Contando com um tecido impermeável, de alta resistência e durabilidade, o macacão de saneamento proporciona uma total vedação em todo o corpo, além de vir com botas em PVC soldadas em suas respectivas pernas.

Uniformes para a área da saúde e química

Macacão de segurança Protdesc

Esse modelo de macacão é utilizado para proteção do usuário na manipulação, aplicação ou transporte de produtos químicos. Apresenta alto desempenho contra líquidos, sangues, fluidos corporais, pó, óleos, entre outros, permitindo ser utilizado em várias atividades profissionais.

Pode ser utilizado pelo setor industrial, setor farmacêutico, setor alimentício e automotivo. Esse modelo de macacão evita a contaminação do produto e do usuário, além de garantir conforto e a integridade física.

Propé

O propé descartável é uma sapatilha de uso único para ser vestida sobre o calçado com o objetivo de proteger e evitar contaminações, de forma a ser descartado depois de utilizado.

É ideal para o uso em áreas industriais, químicas, alimentícias, médicas e odontológicas, para impedir a contaminação.

Touca descartável

A touca descartável é indicada para evitar queda de cabelo em ambientes onde possui necessidade de alta limpeza e higiene constante, garantindo praticidade e conforto.

É utilizada em diversos seguimentos como, hospitais, laboratórios, dentistas, indústria química, cozinhas industriais, procedimentos industriais, consultórios, entre outros.

Uniforme para manutenção geral

Camisa de segurança gola italiana

A camisa de segurança gola italiana, trata-se de uma camisa muito resistente a rasgos e abrasões em geral. Pode ser utilizada nas mais diversas atividades onde o uniforme exige mais resistência para trabalhos mais pesados, com a vantagem de não sujar com facilidade.
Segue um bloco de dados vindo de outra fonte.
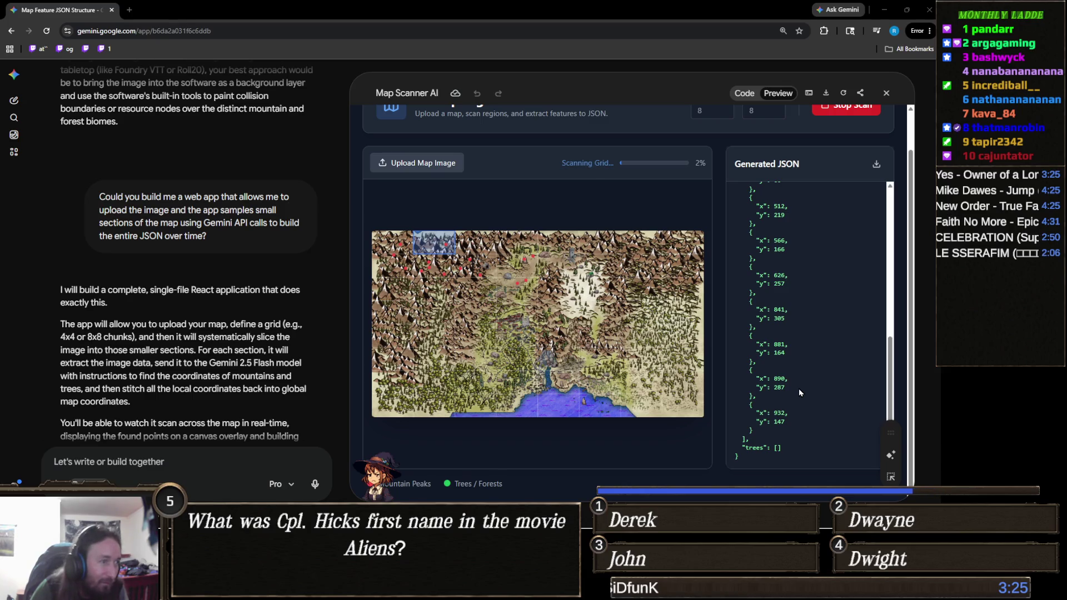
scroll(822, 382, "up", 2)
scroll(837, 382, "up", 4)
Esse tipo de camisa é muito usada por profissionais de manutenção, por eletricistas, encanador, jardineiro, metalúrgico, funileiro, oficina mecânica, entre outras atividades.

Calça sarja

A calça de segurança em sarja é utilizada para proteção das pernas do usuário nas mais diversas atividades, como na manutenção, trabalhos em saneamento urbano, limpeza de córregos, de galerias, de tanque, limpeza de piscina, entre outras.

Esse tipo de calça é confeccionada em algodão, oferece excelente durabilidade, resistência a rasgos e abrasões em geral. Tem excelente vida útil, além disso, é leve e confortável.

Touca árabe

A touca árabe é um produto utilizado para proteção na região do crânio, pescoço, testa, nuca e orelha, contra agentes abrasivos, escoriantes e térmicos, podendo ser usada em setores de agricultura, hortas, jardins, construções ou em lugares de muito calor. É ideal e indispensável para proteger contra o sol.

Em caso de risco térmico, use esses uniformes

Japona

A japona térmica de nylon é utilizada para proteger contra baixas temperaturas na movimentação, transporte e manipulação de produtos em câmaras frias.

É muito utilizada em restaurantes, supermercados, açougues, entre outros. Foi desenvolvida para entrar em câmaras frias, onde se acondiciona produtos para evitar que estraguem.

A Japona oferece alta nível de proteção entre as temperaturas de -5° e -35°.

Calça térmica

A calça térmica de nylon é ideal na proteção das pernas do usuário em serviços realizados no interior de câmaras frias, frigoríficos, baixas temperaturas e abatedouros. Vai manter a proteção contra resfriamento e congelamento.

É perfeita para manter a temperatura do seu corpo em ambientes abaixo de -5°C, sem deixar o usuário exposto a temperaturas que podem causar danos a sua saúde.

Luva térmica

A luva térmica de nylon é utilizada para proteger as mãos contra agentes abrasivos, escoriantes, cortantes e perfurantes, e também protege contra baixas temperaturas na movimentação, transporte e manipulação de produtos em câmaras frias.

É muito utilizada em restaurantes, supermercados, açougues, câmara fria, entre outros.

O Uniforme tem que ser renovado em quanto tempo?

Essa é uma dúvida comum, mas que não se estabelece um consenso, pois cada uniforme tem sua durabilidade conforme o uso, se em perfeito estado, não há necessidade de trocas.

Conforme o uso rotineiro, é comum que se deteriore. O ideal é que haja a renovação de uniformes anualmente ou assim que o uniforme apresentar desgaste que coloquem o trabalhador em risco.

Em resumo, é indicado que não ultrapasse o prazo de 1 ano para renovação do uniforme.